What I enjoy most about working at Gravity Sketch is the opportunity to meet great artists and designers to learn more about their workflow and getting a peek into their digital toolbox. With an industrial design background I have little knowledge of the concept art world so it was great to chat with Durk van der Meer, a freelance digital artist based in Groningen, Netherlands, about his workflow and how he came from architectural visualization to concept art.
During our chat I also learned a lot about Substance Painter and how useful it is for texturing 3D models and creating efficient designs for use in VR experiences. What was very obvious from my chat with Durk was that Substance probably shouldn’t be considered as a 3D rendering tool, but rather a creative tool akin to Photoshop, as you are still designing gesturally once you are in Substance rather than simply picking colors and dragging them to the geometry. I made a goal to learn this tool through Durk’s YouTube tutorials to see how it can best fit into my own design process. Durk talks about this in the short video below. You can watch the full video of our chat at the bottom of this post.

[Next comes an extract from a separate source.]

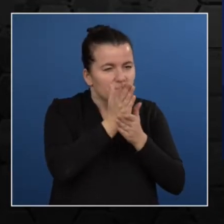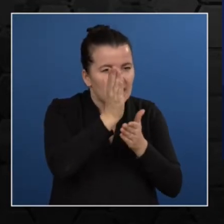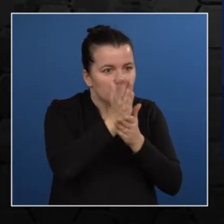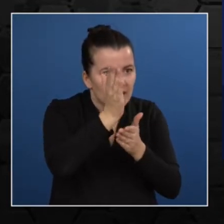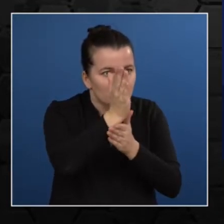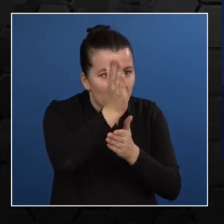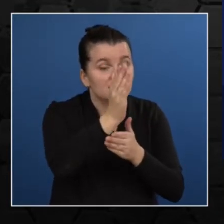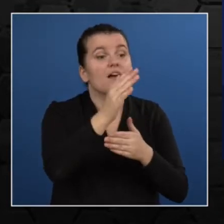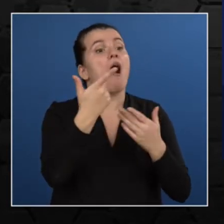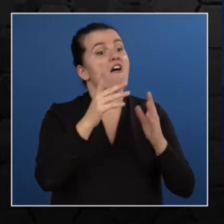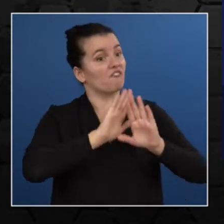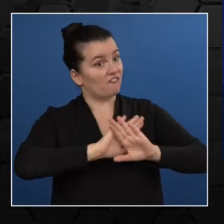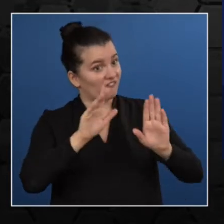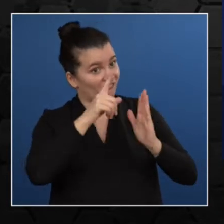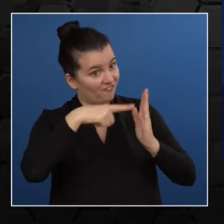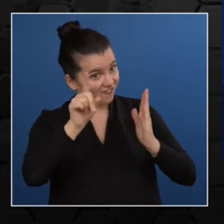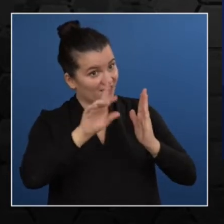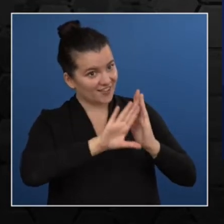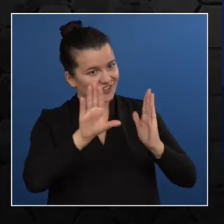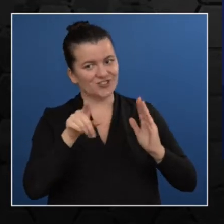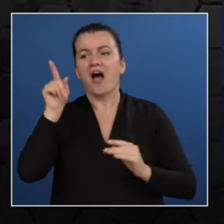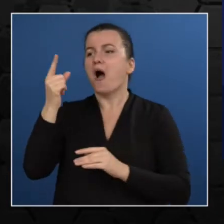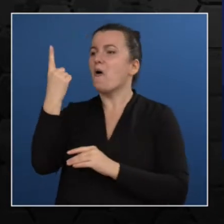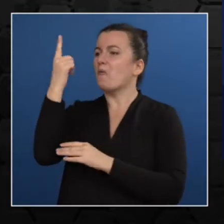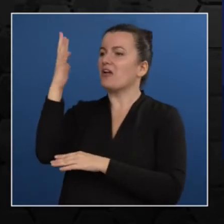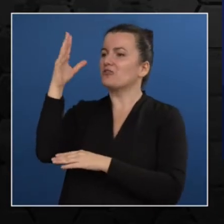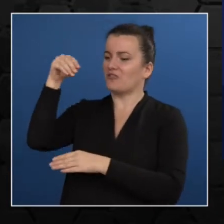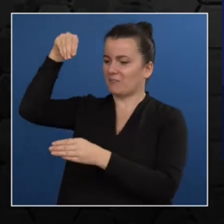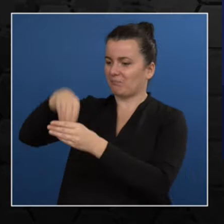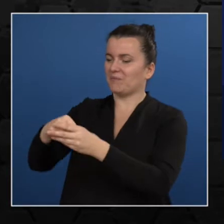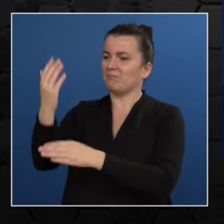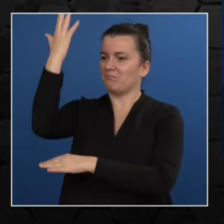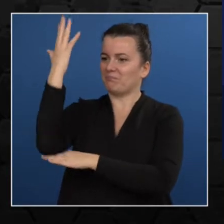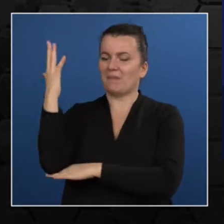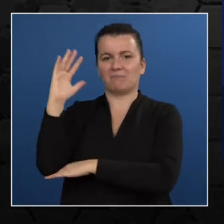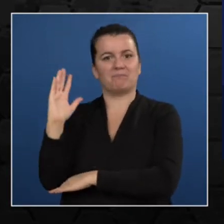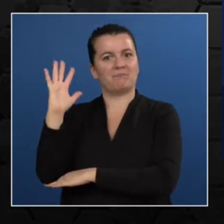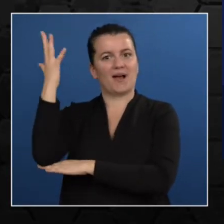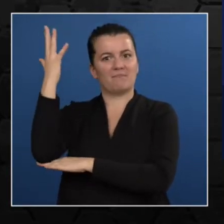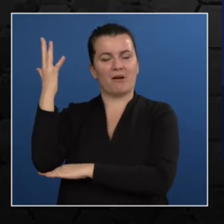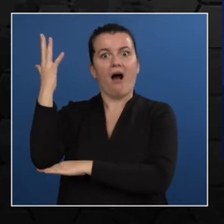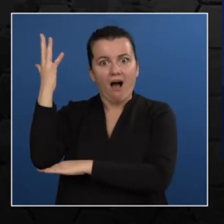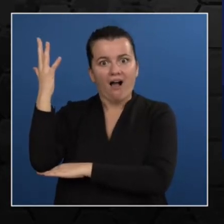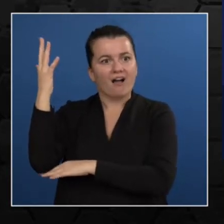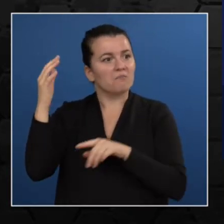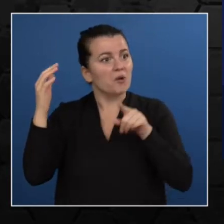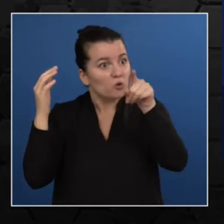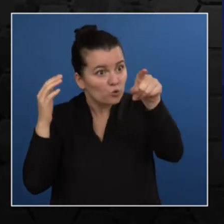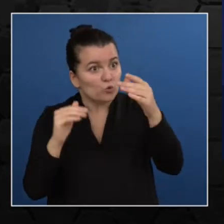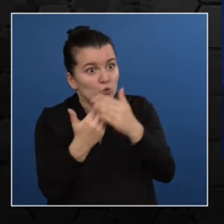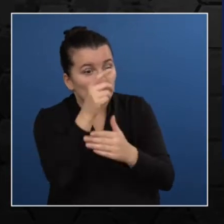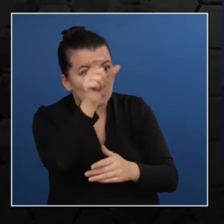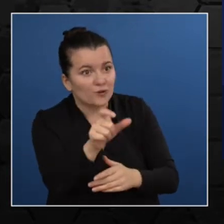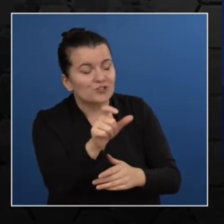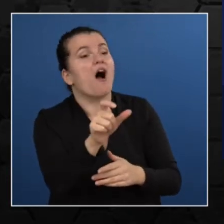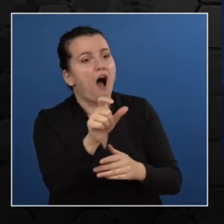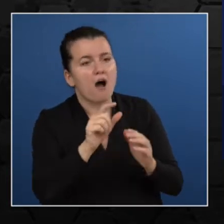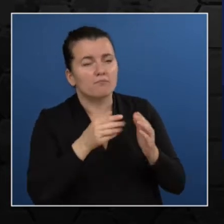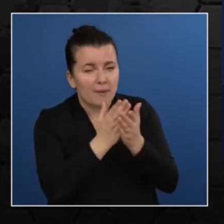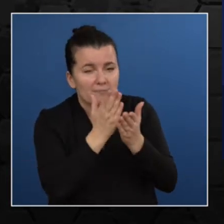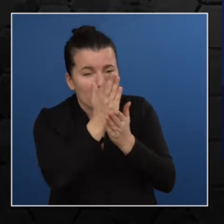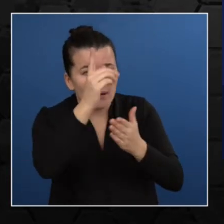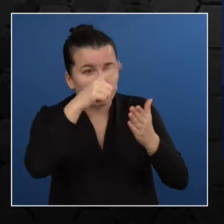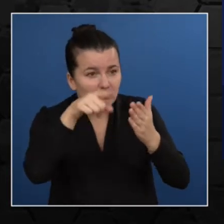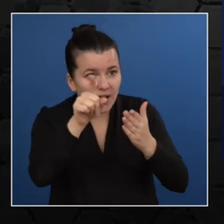reminds me that we are streaming this event on different platforms. One is definitely on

I am particularly interested in artists’ and designers’ backgrounds and how they came to the profession. This is mainly because I have made the transition from carpenter to mechanical engineer to industrial designer and now to CEO. In these stories there is always a unique opportunity that arises or a game changing technology that opens the way for the transition to happen; and of course there is pure hard work.
In Durk’s case, his transition came post art school, where he learned painting. Durk first got into 3D through architectural visualization, but at that point was only helping to visualize other’s designs. He really wanted to build his own designs so he got into game engines, first Unreal then Unity, then started building virtual worlds. The transition towards VR was through a job he was asked to do where he used Google Blocks to fill the brief. After this experience he was sold on VR as a creation tool and dove in deeper.
He consistently runs personal projects and experiments where he pushes himself to take on more challenging designs he wouldn’t be able to achieve without the use of VR. What VR has allowed him to do is bring a more human and organic feel to his work. The gestural input translated directly into 3D content opens the door to a whole new style and helps artists transition their 2D crafted style seamlessly into 3D. With traditional tools, using a keyboard and mouse to achieve such organic forms has been a great challenge and is left to only those who have full mastery over their CAD software tools. Adopting VR has allowed Durk to explore a new style or a new 3D style which was challenging for him to capture using traditional screen based methods. Durk highlighted some of the benefits being the ability to better understand scale and also the ability to remain more focused when working in VR. He has created some great virtual environments for VR experiences, including the warehouse environment in Gravity Sketch.
In the video below, Durk walks us through his full design process:
Two of Durk’s creations (Maranga and Shelter In Place) have also just been selected for Raindance Immersive – Durk used Gravity Sketch within his workflow for creating both of these beautiful environments!